Ils étaient sur le point d’être mis en déroute sous ce coup du sort, quand surgirent Frobert le grillon et une nombreuse troupe de ses hommes ; on pourrait dire que les ennemis sont tombés dans un bien mauvais piège : ils en ont tué plus de vingt mille ; ceux-là ne retourneront jamais dans leur pays. Les serpents sont saisis d’effroi, les grillons les serrent de près, ils font parmi eux des ravages terrifiants. Voici qu’arrive le corps de bataille du roi, que conduit Percehaie. Aussitôt que le chameau les voit, il s’adresse à ses hommes en disant : « Seigneurs, nous ne pouvons pas nous défendre contre eux. Faites vite ! Je ne puis plus vous apporter de soutien. Pensez à préserver vos vies ! » Alors, ils prennent la fuite en débandade, et les grillons tous ensemble les poursuivent à toute vitesse ; et quand Noble les voit prendre la fuite, il s’écrie : « Vite, à leur poursuite ! Voyez comme Frobert les suit de près, avec les gens de sa suite et tous les autres ! » Alors les hommes du roi abaissent leur lance en arrêt. Ils mettent toute leur énergie à les poursuivre, jusqu’au moment où ils les ont rejetés à la mer ; les païens montent dans leurs vaisseaux, dressent les voiles, mais ils repartent sans le chameau ; lui n’y entra pas, mais s’enfuit par la terre ; messire Frobert s’empare de lui et va le remettre par le frein entre les mains du roi en disant : « Sire, grâce à Dieu, vos ennemis sont entièrement vaincus ; je vous remets leur seigneur, tout en réservant mes droits sur lui. – Je vous en remercie », dit le roi.

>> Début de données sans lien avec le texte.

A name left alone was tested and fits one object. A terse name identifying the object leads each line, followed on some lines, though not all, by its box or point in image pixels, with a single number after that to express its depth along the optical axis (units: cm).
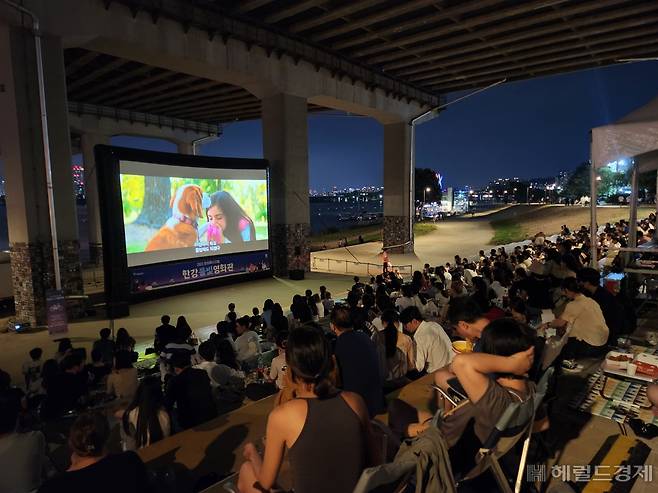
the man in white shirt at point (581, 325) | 498
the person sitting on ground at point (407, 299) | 796
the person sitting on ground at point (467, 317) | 349
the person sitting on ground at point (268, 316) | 815
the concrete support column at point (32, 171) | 1034
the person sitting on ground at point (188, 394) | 394
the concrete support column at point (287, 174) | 1714
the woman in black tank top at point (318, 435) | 196
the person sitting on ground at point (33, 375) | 585
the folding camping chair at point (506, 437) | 227
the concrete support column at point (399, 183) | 2378
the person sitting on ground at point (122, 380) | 484
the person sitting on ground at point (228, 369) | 520
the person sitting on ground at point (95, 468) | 193
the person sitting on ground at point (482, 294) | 655
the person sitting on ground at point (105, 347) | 685
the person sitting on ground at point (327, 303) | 978
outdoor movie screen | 1262
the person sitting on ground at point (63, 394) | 473
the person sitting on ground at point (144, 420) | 355
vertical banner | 998
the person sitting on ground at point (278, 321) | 722
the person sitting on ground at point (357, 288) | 942
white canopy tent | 630
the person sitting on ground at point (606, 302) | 555
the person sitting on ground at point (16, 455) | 267
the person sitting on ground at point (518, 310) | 569
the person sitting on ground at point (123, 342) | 686
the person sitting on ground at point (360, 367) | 328
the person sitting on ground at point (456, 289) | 814
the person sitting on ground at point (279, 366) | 495
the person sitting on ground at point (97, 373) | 560
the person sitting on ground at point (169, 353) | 399
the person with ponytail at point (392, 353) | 457
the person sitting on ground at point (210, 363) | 514
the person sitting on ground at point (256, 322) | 792
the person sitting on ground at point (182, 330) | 743
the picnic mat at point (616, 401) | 399
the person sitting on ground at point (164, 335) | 743
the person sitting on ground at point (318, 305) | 898
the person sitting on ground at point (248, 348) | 645
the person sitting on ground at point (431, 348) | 496
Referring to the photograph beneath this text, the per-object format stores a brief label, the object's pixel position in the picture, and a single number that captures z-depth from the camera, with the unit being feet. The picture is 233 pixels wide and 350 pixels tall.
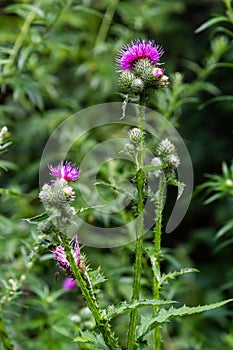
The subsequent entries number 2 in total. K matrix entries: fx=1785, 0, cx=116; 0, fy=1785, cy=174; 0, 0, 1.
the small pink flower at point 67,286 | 4.08
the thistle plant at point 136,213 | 3.24
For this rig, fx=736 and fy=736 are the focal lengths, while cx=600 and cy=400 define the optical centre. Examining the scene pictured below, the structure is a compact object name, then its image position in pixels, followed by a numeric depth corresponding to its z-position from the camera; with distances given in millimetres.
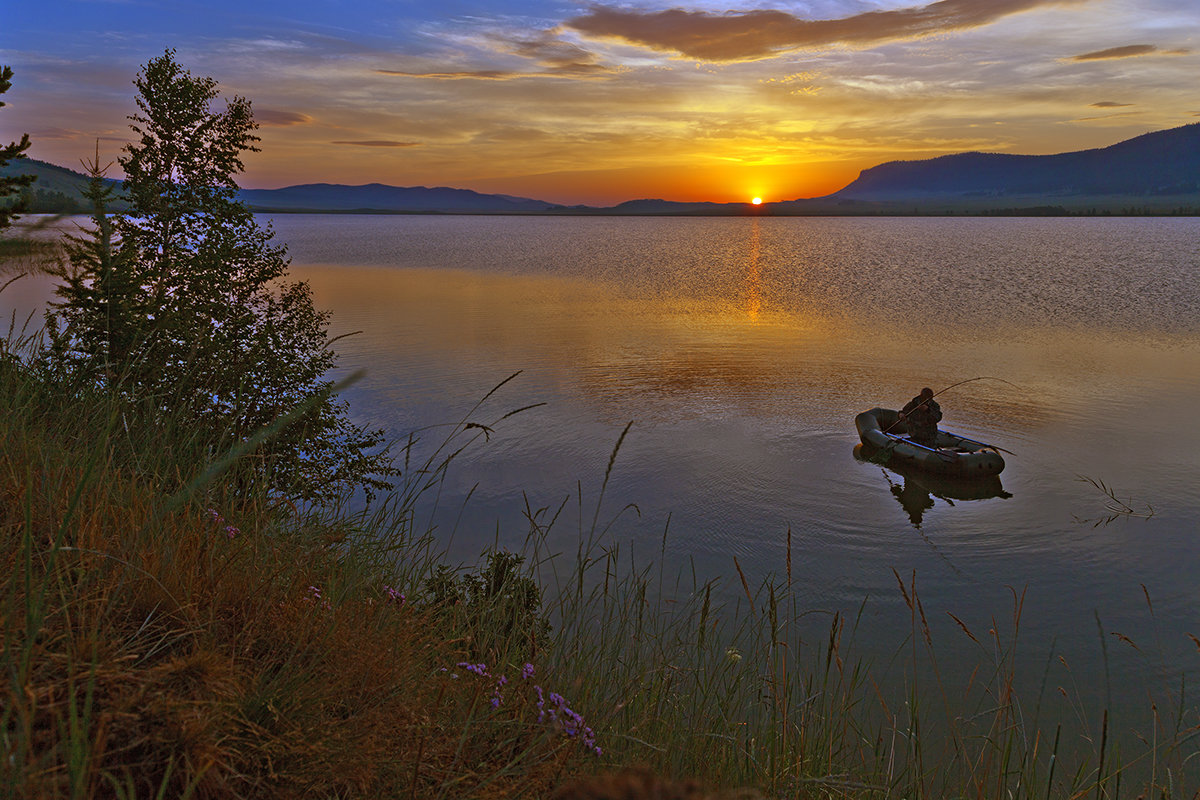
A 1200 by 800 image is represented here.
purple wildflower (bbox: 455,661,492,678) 2906
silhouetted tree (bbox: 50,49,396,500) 19094
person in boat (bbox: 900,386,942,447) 24078
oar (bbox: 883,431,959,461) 22859
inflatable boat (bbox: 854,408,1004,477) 22703
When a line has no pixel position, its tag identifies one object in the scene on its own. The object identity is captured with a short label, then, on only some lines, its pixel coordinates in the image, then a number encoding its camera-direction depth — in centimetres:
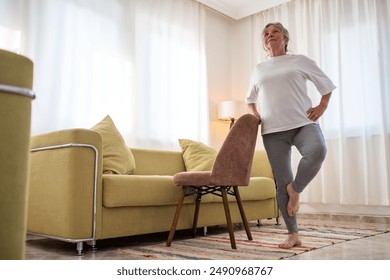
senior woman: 204
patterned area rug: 196
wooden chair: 215
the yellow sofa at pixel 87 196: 206
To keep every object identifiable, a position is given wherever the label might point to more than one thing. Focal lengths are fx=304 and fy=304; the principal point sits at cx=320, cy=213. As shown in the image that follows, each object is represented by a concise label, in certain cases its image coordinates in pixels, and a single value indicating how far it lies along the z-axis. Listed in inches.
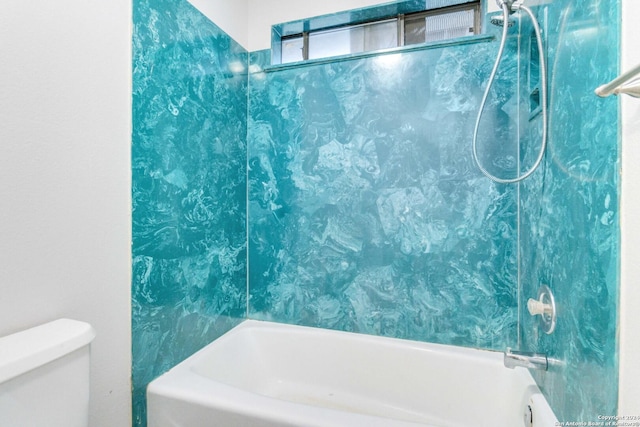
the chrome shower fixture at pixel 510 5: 47.6
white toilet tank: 27.1
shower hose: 42.3
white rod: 20.1
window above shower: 65.8
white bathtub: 43.5
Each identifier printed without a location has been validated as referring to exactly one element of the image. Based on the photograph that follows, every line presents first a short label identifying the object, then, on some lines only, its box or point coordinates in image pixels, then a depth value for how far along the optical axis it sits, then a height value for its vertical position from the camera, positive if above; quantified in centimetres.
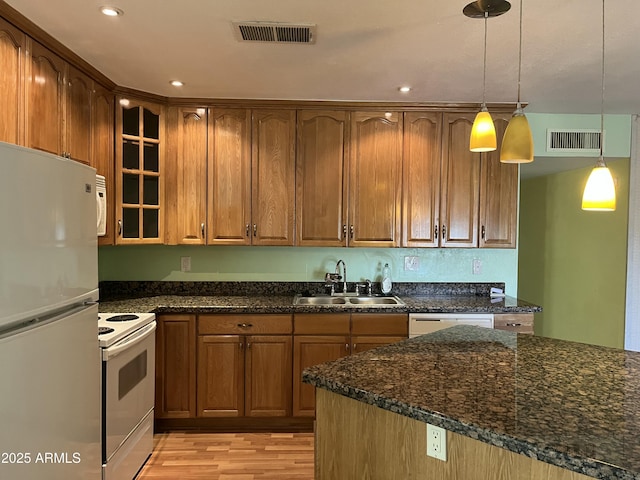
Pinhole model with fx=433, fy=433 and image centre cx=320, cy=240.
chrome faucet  358 -33
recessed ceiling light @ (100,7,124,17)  195 +100
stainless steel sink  331 -53
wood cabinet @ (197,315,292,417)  306 -95
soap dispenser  352 -40
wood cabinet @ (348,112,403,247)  336 +48
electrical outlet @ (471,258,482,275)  365 -27
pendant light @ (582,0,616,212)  159 +17
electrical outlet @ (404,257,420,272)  366 -25
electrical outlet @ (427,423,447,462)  125 -61
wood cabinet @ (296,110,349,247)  334 +46
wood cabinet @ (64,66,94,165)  252 +69
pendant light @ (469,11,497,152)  176 +41
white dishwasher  304 -61
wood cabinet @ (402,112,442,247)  336 +52
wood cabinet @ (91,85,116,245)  283 +58
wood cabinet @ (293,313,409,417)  305 -70
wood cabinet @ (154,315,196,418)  303 -96
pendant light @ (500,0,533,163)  165 +36
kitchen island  106 -50
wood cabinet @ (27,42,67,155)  219 +68
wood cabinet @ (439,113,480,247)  336 +42
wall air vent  359 +79
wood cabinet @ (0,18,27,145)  197 +69
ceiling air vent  208 +99
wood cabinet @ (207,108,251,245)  331 +47
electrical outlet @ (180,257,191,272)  360 -27
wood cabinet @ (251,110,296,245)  332 +46
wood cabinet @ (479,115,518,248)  336 +26
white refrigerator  128 -31
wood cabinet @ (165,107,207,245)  330 +48
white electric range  215 -89
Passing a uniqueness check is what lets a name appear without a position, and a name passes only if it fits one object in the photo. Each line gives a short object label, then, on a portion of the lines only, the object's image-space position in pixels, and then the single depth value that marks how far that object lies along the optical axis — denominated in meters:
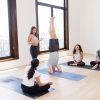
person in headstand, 4.49
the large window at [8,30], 5.12
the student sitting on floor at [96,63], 5.16
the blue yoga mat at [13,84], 2.98
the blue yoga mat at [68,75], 3.95
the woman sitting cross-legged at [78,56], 5.40
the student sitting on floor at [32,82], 2.83
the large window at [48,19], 6.31
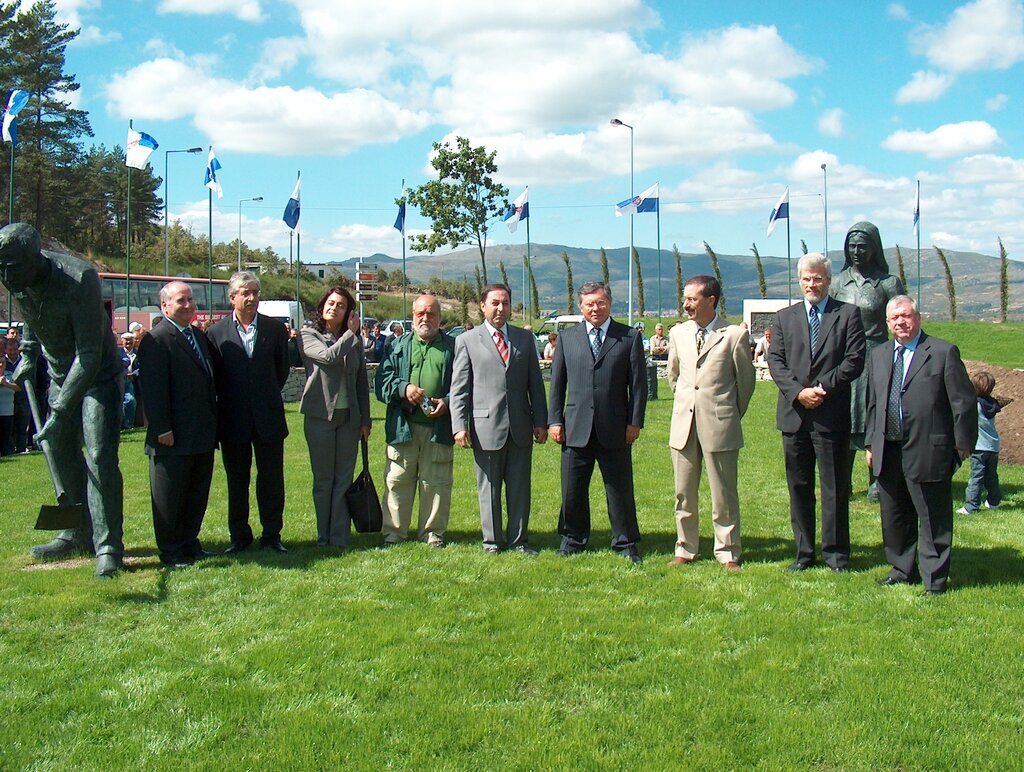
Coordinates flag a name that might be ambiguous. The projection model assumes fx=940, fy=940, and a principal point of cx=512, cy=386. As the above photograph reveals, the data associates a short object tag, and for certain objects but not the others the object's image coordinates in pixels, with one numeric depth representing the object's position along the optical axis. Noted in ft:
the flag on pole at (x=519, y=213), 121.19
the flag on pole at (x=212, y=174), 125.80
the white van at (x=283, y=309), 143.82
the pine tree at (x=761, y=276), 220.23
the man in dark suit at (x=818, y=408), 21.77
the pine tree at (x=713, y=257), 222.89
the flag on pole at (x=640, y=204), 126.82
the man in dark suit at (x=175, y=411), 22.29
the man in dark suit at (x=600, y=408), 22.90
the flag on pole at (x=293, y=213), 109.50
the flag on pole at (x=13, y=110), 82.28
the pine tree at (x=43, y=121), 155.63
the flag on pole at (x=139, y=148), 95.35
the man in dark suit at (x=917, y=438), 19.49
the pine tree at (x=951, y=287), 184.36
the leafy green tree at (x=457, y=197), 127.34
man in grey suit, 23.63
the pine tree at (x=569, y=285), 225.35
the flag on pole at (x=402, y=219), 130.41
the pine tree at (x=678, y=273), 228.22
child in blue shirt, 28.66
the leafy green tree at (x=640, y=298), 219.41
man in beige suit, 22.09
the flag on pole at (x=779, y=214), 133.08
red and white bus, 127.54
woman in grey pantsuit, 24.22
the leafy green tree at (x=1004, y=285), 176.55
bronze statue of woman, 28.53
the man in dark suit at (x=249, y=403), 23.56
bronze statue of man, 20.83
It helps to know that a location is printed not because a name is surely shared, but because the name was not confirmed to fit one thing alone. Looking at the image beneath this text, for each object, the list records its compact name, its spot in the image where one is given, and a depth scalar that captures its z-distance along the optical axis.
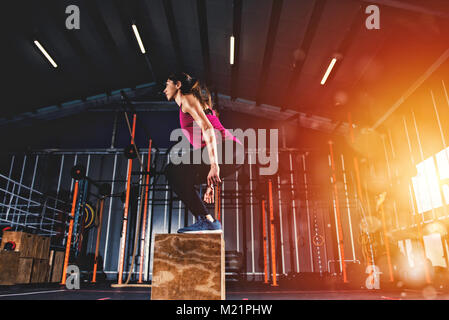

Toute l’armée manifeste une immense joie. On a vite fait de désarmer le chameau ; aussitôt qu’il est dépouillé de ses armes, il tombe aux pieds du roi et lui dit : « J’implore votre grâce, je me reconnais votre prisonnier, vous agirez avec moi selon votre bon plaisir. Mais pardonnez-moi pour cette fois tout le mal que je vous ai fait. » Le roi lui répond : « Que ne reçoive jamais aucune faveur de Dieu celui qui vous laissera partir ainsi librement ! Bien au contraire, vous serez, en tant que traître, brûlé ou pendu, ou traîné par les chevaux. » Alors Noble appelle Brun l’ours, Baucent, Tiécelin, Roonel, Roussel et Belin, Percehaie, messire Frobert, et il leur dit devant tout le monde : « Barons, dit-il, donnez-moi conseil au sujet de cette canaille d’infidèle : quel châtiment lui infligerez-vous, et de quelle manière ? » Frobert répond : « Par saint Richier, je conseille que vous le fassiez écorcher tout vif, si du moins vous pensez que c’est ce qui convient. » Le roi répond : « Qu’il en soit fait selon votre plaisir. » Tout aussitôt, sans plus attendre, on étend le chameau à terre, et on a vite fait de l’écorcher. Baucent y plante les dents, et Roonel y enfonce les siennes ; ils ont commencé du côté de la queue. Brun l’ours leur apporte une aide efficace, ils tirent le cuir du chameau à rebours. Le voilà écorché, ils ont pris de lui une bonne vengeance. Le roi est très heureux au fond de son cœur parce que son action efficace à mis à bas ses ennemis.

Le roi éprouve une grande joie dans son cœur, mais soyez bien sûrs qu’à aucun prix il n’aurait voulu la mort de ses hommes ; elle le plonge dans la désolation. Il a fait enterrer tous les morts, à l’exception d’Epinard et de Chantecler : ceux-là, il ne veut pas les abandonner sur le champ de bataille ; il fait confectionner deux civières et y a fait étendre leur corps, puis tous prennent le chemin du retour, ce dont ils ont grand désir. Ils s’acheminèrent vers leur pays dans une atmosphère de joie et tout tranquillement. »

Le Roman de Renart, branche XXX, traduction de Gabriel Bianciotto
[collection Lettres gothiques]

2 commentaires:

Anonyme a dit…

Excellente recension.
Et rien sur Charette ? Je me sens un peu seul.

Mickaelus a dit…

Vous faites bien de me faire cette remarque, j'avais complètement oublié qu'il s'agissait aujourd'hui de la date anniversaire de l'exécution du chef vendéen... N'ayant rien sous la main à ce sujet, j'ai tout juste le temps d'enrichir ma rubrique peinture d'un nouveau tableau.